Old coal-fired generating plants are among the dirtiest polluters in the nation. They cause smog and spew out huge amounts of greenhouse gases, toxic ash, and a variety of chemicals. "Why are they allowed to do it?" you might ask. Because in its wisdom, Congress grandfathered these plants under amendments to the Clean Air Act in a way that created very powerful economic incentives to stay dirty... and get dirtier as they age. After eight years of a purposely impotent EPA, under the Obama administration the agency seems to be moving to updating regulations under the Clean Air Act and other pollution laws. There's more about the dirty deals, the grandfathered polluters, and how the politics of profits have trumped rational antipollution steps at grist.

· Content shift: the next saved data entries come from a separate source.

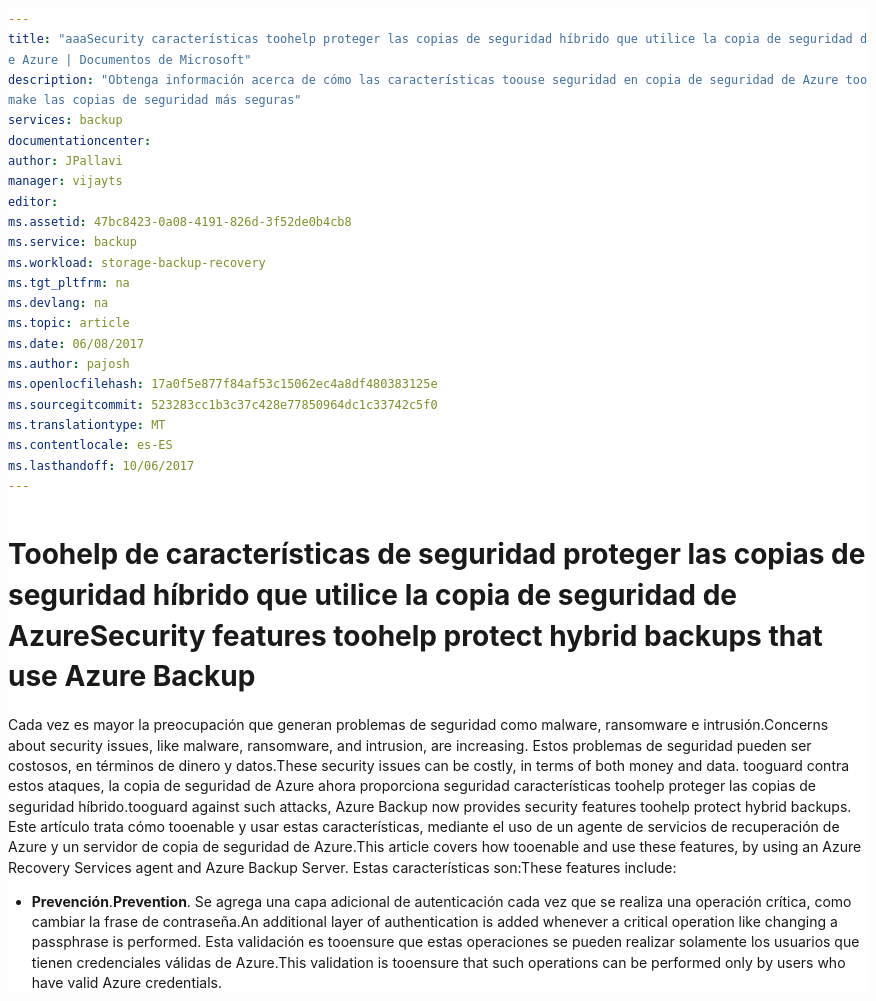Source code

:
 ```yaml
---
title: "aaaSecurity características toohelp proteger las copias de seguridad híbrido que utilice la copia de seguridad de Azure | Documentos de Microsoft"
description: "Obtenga información acerca de cómo las características toouse seguridad en copia de seguridad de Azure toomake las copias de seguridad más seguras"
services: backup
documentationcenter: 
author: JPallavi
manager: vijayts
editor: 
ms.assetid: 47bc8423-0a08-4191-826d-3f52de0b4cb8
ms.service: backup
ms.workload: storage-backup-recovery
ms.tgt_pltfrm: na
ms.devlang: na
ms.topic: article
ms.date: 06/08/2017
ms.author: pajosh
ms.openlocfilehash: 17a0f5e877f84af53c15062ec4a8df480383125e
ms.sourcegitcommit: 523283cc1b3c37c428e77850964dc1c33742c5f0
ms.translationtype: MT
ms.contentlocale: es-ES
ms.lasthandoff: 10/06/2017
---
```

# <a name="security-features-toohelp-protect-hybrid-backups-that-use-azure-backup"></a><span data-ttu-id="0277c-103">Toohelp de características de seguridad proteger las copias de seguridad híbrido que utilice la copia de seguridad de Azure</span><span class="sxs-lookup"><span data-stu-id="0277c-103">Security features toohelp protect hybrid backups that use Azure Backup</span></span>
<span data-ttu-id="0277c-104">Cada vez es mayor la preocupación que generan problemas de seguridad como malware, ransomware e intrusión.</span><span class="sxs-lookup"><span data-stu-id="0277c-104">Concerns about security issues, like malware, ransomware, and intrusion, are increasing.</span></span> <span data-ttu-id="0277c-105">Estos problemas de seguridad pueden ser costosos, en términos de dinero y datos.</span><span class="sxs-lookup"><span data-stu-id="0277c-105">These security issues can be costly, in terms of both money and data.</span></span> <span data-ttu-id="0277c-106">tooguard contra estos ataques, la copia de seguridad de Azure ahora proporciona seguridad características toohelp proteger las copias de seguridad híbrido.</span><span class="sxs-lookup"><span data-stu-id="0277c-106">tooguard against such attacks, Azure Backup now provides security features toohelp protect hybrid backups.</span></span> <span data-ttu-id="0277c-107">Este artículo trata cómo tooenable y usar estas características, mediante el uso de un agente de servicios de recuperación de Azure y un servidor de copia de seguridad de Azure.</span><span class="sxs-lookup"><span data-stu-id="0277c-107">This article covers how tooenable and use these features, by using an Azure Recovery Services agent and Azure Backup Server.</span></span> <span data-ttu-id="0277c-108">Estas características son:</span><span class="sxs-lookup"><span data-stu-id="0277c-108">These features include:</span></span>

- <span data-ttu-id="0277c-109">**Prevención**.</span><span class="sxs-lookup"><span data-stu-id="0277c-109">**Prevention**.</span></span> <span data-ttu-id="0277c-110">Se agrega una capa adicional de autenticación cada vez que se realiza una operación crítica, como cambiar la frase de contraseña.</span><span class="sxs-lookup"><span data-stu-id="0277c-110">An additional layer of authentication is added whenever a critical operation like changing a passphrase is performed.</span></span> <span data-ttu-id="0277c-111">Esta validación es tooensure que estas operaciones se pueden realizar solamente los usuarios que tienen credenciales válidas de Azure.</span><span class="sxs-lookup"><span data-stu-id="0277c-111">This validation is tooensure that such operations can be performed only by users who have valid Azure credentials.</span></span>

Since these old coal-fired plants are the problem, you may be thinking the best thing to do is build new plants like the proposed Cypress Creek Power Station in Surry County, Virginia. A new plant would have the latest in antipollution technology and be much cleaner... I didn't say clean... there is no such thing as clean coal. That argument is pretty hollow unless as a condition of opening the plant older coal-fired plants are closed and dismantled in an environmentally responsible manner. I've not heard of that being on the table.
Besides, any coal-fired plant brings a variety of environmental concerns and other issues not only to Mother Earth, but more directly to nearby communities, rivers, and bays. A new plant wouldn't address all the profound questions about disposal of coal ash, the rape of our mountaintops, and degrading of our communities.
It seems some on Wall Street are questioning the future of coal by cutting off the dollars for new mountaintop removal coal mines as too risky. If this cheap coal source dries up, the profitability of coal-fired plants will be threatened, and greener/cleaner alternatives more viable. It is way too early to declare King Coal dethroned, but it is increasingly becoming clear to many that this king has no clothes that will be fashionable in America's energy future.